| Problems to work on |
1 > Answer these questions from the Greg McLean text.
(a) Who preceded McLean as Member of Parliament for Calgary Centre?
(b) What share of the vote did McLean win in the 2021 Canadian federal election?
(c) For how many years was McLean a financial professional before his election?
2 > Repeat word for word the part of the Greg McLean text that begins at the words "During the 2021" and stops after the words "Alberta Securities Commission.".
** Opening Study text block **
Member of Parliament for Calgary Centre
- Incumbent
- Assumed office October 21, 2019
- Preceded by: Kent Hehr

Personal details
- Party: Conservative
- Spouse: Ruth Pogue
- Children: 4
- Alma mater: University of Alberta (BCom) Richard Ivey School of Business (MBA)

= Greg McLean (politician) =

Canadian politician

Greg McLean is a Canadian politician who was first elected to represent the riding of Calgary Centre in the House of Commons of Canada in the 2019 Canadian federal election. He defeated then-cabinet minister, Kent Hehr, by 20,000 votes.

During the 2021 Canadian federal election, McLean was re-elected for a second term with 51% of the vote.

==Personal life==

Before his election, McLean was a financial professional for 20 years, working with oil & gas and technology start-ups amongst other industries. He was a Chartered Investment Manager, registered as a Portfolio Manager with the Alberta Securities Commission.

Early in his career, he spent six years advising federal Cabinet Ministers Harvie Andre and Jean Corbeil, providing insight into government and regulatory decision-making.
** Closing Study text block **
** Opening Exercise data block **
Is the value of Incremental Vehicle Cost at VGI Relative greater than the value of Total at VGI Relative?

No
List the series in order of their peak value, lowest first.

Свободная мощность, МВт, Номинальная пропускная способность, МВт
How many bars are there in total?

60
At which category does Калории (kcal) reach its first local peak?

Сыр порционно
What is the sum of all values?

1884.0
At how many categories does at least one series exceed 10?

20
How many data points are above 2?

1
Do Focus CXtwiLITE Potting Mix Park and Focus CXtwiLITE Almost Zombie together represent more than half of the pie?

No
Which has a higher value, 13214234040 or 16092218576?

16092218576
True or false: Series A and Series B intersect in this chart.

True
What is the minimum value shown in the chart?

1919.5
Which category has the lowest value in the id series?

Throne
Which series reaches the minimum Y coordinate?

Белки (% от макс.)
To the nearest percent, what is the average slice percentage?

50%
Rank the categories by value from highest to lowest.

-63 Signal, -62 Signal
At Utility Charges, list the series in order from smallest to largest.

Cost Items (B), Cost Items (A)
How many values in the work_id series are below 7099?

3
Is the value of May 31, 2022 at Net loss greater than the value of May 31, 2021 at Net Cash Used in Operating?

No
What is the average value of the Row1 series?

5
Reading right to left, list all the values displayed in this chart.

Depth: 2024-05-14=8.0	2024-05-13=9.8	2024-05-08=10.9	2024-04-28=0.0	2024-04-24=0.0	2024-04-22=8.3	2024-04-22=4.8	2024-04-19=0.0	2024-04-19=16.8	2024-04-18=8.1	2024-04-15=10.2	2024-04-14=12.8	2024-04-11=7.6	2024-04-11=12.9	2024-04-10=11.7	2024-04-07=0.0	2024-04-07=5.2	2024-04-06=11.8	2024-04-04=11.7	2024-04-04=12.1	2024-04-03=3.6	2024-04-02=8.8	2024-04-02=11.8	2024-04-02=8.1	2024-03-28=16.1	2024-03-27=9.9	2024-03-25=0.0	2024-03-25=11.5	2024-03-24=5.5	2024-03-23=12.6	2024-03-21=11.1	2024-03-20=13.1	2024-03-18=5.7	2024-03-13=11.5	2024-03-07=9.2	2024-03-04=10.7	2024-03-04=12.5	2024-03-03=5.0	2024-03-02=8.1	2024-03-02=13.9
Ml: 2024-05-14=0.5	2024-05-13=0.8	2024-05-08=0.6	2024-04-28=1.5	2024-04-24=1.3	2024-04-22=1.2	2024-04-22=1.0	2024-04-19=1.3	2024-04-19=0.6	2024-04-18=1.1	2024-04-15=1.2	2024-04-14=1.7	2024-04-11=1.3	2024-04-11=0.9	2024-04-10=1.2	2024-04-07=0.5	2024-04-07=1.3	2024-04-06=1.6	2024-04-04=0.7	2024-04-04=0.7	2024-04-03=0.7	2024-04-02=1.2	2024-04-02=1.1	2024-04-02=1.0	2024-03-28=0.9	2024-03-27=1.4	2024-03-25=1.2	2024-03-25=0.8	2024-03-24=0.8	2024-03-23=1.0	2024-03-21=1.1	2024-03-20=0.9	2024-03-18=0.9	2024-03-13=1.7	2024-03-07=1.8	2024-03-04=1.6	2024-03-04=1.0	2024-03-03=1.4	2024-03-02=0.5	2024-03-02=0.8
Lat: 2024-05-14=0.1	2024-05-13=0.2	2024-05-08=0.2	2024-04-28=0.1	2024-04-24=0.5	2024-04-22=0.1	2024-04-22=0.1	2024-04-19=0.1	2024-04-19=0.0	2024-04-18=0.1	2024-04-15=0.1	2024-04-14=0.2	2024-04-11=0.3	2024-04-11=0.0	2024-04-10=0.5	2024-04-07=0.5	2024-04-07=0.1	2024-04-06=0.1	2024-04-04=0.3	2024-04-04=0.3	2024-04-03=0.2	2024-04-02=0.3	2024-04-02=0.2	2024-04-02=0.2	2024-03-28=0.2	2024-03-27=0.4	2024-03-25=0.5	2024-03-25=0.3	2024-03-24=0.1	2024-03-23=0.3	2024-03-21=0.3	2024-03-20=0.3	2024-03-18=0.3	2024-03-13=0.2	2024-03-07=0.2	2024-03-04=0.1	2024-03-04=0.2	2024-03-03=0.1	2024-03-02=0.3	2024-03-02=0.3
** Closing Exercise data block **
| Task-by-task answers |
1 >
(a) Kent Hehr
(b) 51%
(c) 20 years

2 >
During the 2021 Canadian federal election, McLean was re-elected for a second term with 51% of the vote.

==Personal life==

Before his election, McLean was a financial professional for 20 years, working with oil & gas and technology start-ups amongst other industries. He was a Chartered Investment Manager, registered as a Portfolio Manager with the Alberta Securities Commission.